EU squares up to tough choices without Russian gas
* Talks focus on new sources, greater efficiency
* Analysts urge need to separate politics and energy
* National interests dilute stance against Russia
BRUSSELS, May 5 (Reuters) - European Union officials hunkered down behind closed doors on Monday to confront the hard choices to be made for the EU to wean itself off Russian gas, even considering more use of polluting coal.
Analysts said the debate could be counter-productive as it was likely to stoke divisions over energy policy within the 28-nation bloc while doing nothing to calm tensions with Russia over Ukraine.
The talks involving European Energy Commissioner Guenther Oettinger and technical experts from member states took place after a weekend of violence killed dozens in Ukraine, a major transit route for Russian gas into the EU.
A copy of the programme for Monday's three-hour talks on energy security seen by Reuters listed debate on options such as increased use shale gas, better storage and a drive to reduce demand.
One of the technical experts attending the meeting said on condition of anonymity that discussion had focused on the need for other fuels, even coal, which is far more polluting than gas, and improved energy efficiency "as part of a bundle of measures".
The talks are part of a series to develop ideas for an EU summit next month after all 28 EU member states in March agreed on the need to improve energy security and asked the European Commission, the EU executive, to draw up an in-depth plan on the alternatives to Russian supplies.
More coal burning would run counter to the EU's policy of reducing carbon emissions as part of the fight against climate change.
Member states, with powerful industry interests, have confused the issue by pursuing their own agendas and in some cases, strengthening Russia's hand and effectively siding against Ukraine.
Austrian energy firm OMV agreed last week with Russia's state-controlled Gazprom that Russia's giant South Stream pipeline would be routed to the Baumgarten gas hub in Austria, outmanoeuvring Italy which had wanted it to end there.
The pipeline would ship gas directly to Europe, making Ukraine all but irrelevant. The Commission has said it flouts EU law and has frozen talks on how to make it comply.
While some EU interests work bilaterally with Russia, others have been trying to toughen EU unity.
Poland, which borders on Ukraine, has put forward a plan for EU-wide cooperation over gas-buying to try to counter Russia's divide and rule policy.
But a source who attended Monday's talks said Oettinger had distanced himself from the Polish plan.
Because of the deep mutual dependency, at a political level, EU governments are loath to place sanctions on Russia's energy sector and analysts say Europe needs to separate energy from the debate altogether if it wants to solve the crisis over Ukraine.

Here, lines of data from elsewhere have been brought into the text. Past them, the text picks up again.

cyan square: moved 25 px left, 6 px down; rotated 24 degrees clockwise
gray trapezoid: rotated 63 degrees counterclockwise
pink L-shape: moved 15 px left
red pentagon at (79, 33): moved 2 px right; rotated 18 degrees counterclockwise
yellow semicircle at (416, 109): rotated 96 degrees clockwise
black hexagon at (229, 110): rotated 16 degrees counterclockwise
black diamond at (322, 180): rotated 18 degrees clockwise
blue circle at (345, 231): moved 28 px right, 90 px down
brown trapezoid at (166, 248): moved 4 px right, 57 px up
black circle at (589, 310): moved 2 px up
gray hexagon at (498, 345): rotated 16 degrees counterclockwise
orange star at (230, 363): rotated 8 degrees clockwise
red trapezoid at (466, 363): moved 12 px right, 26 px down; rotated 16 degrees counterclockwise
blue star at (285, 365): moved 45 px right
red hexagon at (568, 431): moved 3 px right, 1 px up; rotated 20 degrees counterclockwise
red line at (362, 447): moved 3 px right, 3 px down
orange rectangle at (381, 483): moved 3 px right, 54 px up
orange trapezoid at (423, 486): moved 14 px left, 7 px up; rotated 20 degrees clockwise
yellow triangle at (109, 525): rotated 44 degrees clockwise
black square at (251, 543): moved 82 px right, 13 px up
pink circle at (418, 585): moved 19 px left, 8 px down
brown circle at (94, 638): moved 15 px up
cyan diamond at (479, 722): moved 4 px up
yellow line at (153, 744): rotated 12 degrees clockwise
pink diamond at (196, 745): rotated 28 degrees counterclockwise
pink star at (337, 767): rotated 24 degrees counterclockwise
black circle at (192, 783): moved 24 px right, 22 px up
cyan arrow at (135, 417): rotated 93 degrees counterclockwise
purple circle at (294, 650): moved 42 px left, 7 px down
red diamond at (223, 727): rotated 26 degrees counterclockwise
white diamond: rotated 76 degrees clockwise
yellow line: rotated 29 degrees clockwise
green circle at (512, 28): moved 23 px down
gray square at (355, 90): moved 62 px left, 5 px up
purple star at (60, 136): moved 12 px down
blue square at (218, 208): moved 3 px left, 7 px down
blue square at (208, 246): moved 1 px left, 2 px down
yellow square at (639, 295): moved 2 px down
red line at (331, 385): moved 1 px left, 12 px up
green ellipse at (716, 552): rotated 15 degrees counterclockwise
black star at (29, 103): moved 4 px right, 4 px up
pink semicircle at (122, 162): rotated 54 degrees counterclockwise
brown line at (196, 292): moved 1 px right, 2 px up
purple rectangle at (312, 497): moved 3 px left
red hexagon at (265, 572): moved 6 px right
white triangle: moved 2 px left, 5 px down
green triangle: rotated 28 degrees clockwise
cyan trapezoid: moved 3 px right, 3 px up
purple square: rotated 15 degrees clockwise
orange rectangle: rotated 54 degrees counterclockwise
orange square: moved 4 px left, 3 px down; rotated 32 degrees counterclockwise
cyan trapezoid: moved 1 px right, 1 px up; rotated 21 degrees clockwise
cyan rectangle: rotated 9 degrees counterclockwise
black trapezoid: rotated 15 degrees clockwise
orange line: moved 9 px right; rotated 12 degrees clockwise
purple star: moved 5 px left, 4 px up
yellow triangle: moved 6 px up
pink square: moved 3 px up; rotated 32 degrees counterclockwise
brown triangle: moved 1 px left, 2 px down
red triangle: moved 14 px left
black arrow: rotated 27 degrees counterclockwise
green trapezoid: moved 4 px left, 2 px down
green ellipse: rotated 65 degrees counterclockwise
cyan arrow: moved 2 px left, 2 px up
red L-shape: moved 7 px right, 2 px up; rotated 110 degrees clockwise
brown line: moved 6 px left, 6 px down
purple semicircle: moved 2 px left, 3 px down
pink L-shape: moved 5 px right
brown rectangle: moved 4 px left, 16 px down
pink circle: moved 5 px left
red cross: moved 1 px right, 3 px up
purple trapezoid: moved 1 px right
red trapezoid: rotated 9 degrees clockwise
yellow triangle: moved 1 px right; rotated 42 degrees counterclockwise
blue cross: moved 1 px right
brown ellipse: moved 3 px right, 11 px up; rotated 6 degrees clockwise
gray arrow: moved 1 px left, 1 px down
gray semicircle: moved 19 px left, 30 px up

"Making this about energy is a fundamentally wrong choice in my view, because Europe will bear the costs and the outcomes of this trajectory are highly uncertain," said Tim Boersma, a fellow in the Energy Security Initiative at the Brookings Institution, a Washington thinktank.
Russia provides around a third of EU gas imports, roughly half of which is piped via Ukraine. On average, Russia gets $5 billion per month in revenue from gas exports to the EU.
EU dependency is expected to increase rather than shrink as its domestic production dwindles.
For its part Russia has also been taking steps to find new markets, as well as developing routes that bypass Ukraine.
It says negotiations on a supply contact with China are in their final stages and could be signed this month.
But for both sides, Russia and the European Union, doing without each other is a distant and costly prospect.
Russian President Vladimir Putin has warned Russia could cut off supplies to Ukraine unless it starts to pay off a gas debt, which Gazprom says stands at $3.5 billion.